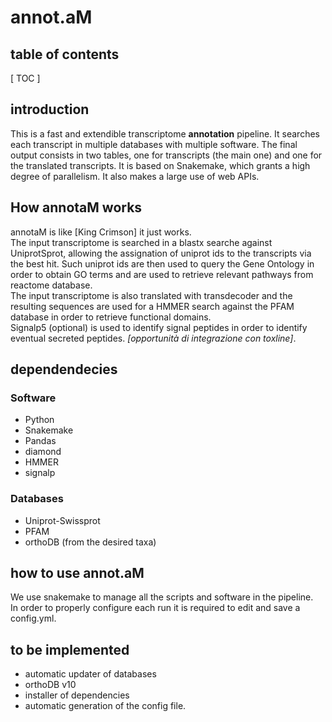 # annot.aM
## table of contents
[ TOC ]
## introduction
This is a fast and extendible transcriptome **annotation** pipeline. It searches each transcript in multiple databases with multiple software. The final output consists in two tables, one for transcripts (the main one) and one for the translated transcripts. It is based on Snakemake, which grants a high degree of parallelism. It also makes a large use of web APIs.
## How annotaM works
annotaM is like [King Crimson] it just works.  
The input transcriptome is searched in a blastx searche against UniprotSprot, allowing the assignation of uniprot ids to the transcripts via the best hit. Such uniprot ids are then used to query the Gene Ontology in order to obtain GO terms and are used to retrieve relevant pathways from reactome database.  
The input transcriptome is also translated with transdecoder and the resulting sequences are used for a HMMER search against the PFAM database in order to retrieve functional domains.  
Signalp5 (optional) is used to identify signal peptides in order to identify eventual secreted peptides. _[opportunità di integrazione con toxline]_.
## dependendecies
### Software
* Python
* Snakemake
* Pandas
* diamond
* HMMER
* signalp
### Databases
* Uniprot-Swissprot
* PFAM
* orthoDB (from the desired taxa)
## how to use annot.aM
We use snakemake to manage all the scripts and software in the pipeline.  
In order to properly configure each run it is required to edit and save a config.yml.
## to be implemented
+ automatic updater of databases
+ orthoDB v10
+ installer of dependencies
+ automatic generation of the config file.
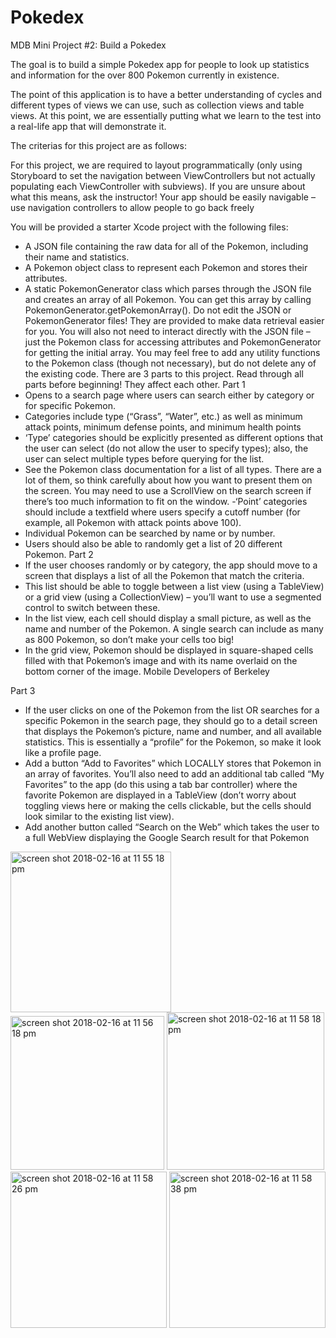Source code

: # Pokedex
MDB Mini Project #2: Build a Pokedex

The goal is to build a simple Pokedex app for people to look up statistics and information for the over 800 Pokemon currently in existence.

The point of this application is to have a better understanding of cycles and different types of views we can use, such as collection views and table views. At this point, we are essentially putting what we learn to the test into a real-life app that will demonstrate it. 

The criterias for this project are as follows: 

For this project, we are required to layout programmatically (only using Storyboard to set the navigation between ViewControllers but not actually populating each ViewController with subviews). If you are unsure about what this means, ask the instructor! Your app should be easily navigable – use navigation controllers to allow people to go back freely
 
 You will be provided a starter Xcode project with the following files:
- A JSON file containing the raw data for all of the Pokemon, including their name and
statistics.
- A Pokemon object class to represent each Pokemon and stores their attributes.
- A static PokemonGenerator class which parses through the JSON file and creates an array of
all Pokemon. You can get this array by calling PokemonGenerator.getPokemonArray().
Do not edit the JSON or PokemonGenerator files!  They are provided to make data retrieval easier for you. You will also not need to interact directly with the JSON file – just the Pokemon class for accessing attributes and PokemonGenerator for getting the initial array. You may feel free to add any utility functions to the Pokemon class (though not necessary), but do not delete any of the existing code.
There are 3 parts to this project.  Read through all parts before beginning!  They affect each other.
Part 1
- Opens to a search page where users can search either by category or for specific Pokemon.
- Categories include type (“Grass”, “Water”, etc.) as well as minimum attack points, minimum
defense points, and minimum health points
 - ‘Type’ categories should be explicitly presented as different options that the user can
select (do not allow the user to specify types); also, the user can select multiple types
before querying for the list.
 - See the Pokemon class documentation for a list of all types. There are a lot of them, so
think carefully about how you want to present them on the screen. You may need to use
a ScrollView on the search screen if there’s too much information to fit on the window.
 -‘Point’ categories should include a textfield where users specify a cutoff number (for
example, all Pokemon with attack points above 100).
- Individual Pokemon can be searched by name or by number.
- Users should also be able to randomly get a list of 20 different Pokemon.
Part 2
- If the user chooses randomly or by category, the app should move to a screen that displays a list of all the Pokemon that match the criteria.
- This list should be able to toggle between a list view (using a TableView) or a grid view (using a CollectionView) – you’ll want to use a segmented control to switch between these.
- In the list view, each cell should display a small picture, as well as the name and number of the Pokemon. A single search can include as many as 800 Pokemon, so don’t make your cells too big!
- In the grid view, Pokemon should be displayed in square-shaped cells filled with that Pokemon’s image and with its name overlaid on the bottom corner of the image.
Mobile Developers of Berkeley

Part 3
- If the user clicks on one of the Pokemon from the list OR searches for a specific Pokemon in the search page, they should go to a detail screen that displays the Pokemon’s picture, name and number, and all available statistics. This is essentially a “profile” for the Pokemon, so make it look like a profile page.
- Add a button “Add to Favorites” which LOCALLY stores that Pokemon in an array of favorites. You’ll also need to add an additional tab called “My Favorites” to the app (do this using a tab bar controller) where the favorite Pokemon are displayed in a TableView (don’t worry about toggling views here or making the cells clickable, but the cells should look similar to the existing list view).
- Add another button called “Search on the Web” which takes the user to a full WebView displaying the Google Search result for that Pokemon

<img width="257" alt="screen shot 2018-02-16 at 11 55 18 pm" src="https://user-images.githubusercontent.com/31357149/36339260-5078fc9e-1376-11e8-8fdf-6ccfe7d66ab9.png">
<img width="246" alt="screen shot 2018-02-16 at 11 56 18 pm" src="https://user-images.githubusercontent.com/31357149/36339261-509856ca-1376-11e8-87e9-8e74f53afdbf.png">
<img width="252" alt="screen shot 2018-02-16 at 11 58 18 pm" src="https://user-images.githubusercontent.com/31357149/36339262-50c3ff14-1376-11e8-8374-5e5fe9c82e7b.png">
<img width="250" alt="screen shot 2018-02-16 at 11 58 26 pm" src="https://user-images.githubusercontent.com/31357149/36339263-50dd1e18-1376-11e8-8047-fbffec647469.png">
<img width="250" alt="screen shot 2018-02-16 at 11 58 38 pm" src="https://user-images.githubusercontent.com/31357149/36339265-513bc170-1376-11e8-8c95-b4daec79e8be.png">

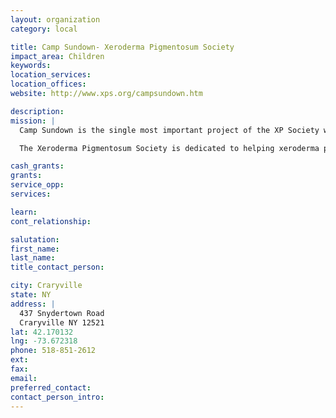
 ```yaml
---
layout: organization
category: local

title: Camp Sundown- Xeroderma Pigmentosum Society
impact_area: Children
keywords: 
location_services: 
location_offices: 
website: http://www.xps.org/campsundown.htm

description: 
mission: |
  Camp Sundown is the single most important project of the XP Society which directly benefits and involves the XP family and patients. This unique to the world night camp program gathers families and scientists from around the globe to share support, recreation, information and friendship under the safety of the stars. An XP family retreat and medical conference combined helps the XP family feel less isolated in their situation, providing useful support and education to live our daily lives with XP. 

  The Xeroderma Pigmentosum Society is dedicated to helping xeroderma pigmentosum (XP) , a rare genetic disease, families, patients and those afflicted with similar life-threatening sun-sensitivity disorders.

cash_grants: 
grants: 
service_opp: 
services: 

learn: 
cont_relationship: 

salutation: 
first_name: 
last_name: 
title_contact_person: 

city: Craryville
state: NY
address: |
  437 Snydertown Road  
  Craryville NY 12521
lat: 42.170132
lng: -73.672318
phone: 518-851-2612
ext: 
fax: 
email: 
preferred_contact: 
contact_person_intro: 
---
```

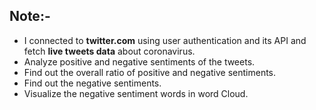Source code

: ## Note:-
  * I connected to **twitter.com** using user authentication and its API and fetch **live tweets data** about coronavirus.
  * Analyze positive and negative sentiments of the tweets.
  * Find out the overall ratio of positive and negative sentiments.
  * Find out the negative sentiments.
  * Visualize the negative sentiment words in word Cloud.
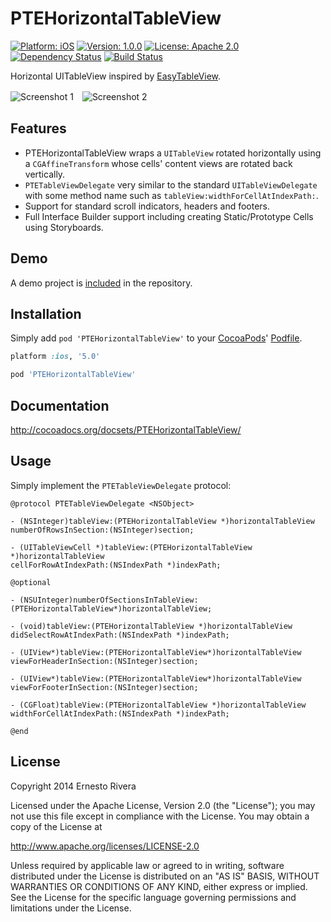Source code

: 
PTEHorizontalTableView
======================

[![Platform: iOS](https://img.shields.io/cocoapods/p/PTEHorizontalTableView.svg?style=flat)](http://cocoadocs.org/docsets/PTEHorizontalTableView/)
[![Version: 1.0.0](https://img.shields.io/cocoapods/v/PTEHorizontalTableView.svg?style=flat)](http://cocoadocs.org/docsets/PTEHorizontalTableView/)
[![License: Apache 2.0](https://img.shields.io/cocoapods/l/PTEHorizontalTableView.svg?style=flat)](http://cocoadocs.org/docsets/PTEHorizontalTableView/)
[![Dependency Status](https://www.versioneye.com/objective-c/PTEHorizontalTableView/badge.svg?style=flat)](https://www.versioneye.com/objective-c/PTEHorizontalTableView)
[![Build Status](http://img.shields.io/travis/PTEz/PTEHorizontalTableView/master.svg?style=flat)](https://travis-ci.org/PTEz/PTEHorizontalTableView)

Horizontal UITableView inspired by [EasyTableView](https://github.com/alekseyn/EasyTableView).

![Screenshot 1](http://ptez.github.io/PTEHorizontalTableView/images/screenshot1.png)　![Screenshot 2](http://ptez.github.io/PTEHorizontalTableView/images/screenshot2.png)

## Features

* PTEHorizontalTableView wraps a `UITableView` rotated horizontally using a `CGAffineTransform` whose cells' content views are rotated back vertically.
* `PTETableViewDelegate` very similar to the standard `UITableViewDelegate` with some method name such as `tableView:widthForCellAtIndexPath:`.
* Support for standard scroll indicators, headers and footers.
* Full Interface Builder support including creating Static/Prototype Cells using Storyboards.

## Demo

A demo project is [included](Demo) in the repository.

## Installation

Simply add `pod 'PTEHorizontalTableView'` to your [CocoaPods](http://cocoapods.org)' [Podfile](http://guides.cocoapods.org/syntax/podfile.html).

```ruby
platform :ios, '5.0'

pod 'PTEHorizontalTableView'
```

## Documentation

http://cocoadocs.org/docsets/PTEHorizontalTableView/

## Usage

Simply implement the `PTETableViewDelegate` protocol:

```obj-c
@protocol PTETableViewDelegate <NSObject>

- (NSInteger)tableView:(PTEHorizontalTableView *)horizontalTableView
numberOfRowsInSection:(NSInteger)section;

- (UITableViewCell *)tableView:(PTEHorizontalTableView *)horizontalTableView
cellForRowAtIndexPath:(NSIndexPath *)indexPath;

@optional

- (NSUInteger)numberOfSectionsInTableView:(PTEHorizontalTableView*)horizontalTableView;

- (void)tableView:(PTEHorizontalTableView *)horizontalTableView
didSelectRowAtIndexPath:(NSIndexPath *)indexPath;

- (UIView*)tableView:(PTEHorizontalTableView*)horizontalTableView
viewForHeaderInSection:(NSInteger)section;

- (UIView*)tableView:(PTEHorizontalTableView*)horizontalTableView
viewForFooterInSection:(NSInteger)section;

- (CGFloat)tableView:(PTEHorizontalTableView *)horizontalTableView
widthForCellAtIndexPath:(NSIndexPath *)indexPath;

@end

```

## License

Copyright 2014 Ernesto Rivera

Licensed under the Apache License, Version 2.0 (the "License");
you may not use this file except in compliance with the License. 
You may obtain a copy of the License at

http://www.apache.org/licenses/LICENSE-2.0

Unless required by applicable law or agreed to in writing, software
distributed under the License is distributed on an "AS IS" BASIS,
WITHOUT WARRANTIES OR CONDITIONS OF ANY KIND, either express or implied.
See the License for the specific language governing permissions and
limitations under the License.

····················

=== EXERCISE REQUIREMENTS ===
Among the records, find the lines that contain "between" and copy each of them.

=== EXPECTED ANSWER ===
For this project, we are required to layout programmatically (only using Storyboard to set the navigation between ViewControllers but not actually populating each ViewController with subviews). If you are unsure about what this means, ask the instructor! Your app should be easily navigable – use navigation controllers to allow people to go back freely
- This list should be able to toggle between a list view (using a TableView) or a grid view (using a CollectionView) – you’ll want to use a segmented control to switch between these.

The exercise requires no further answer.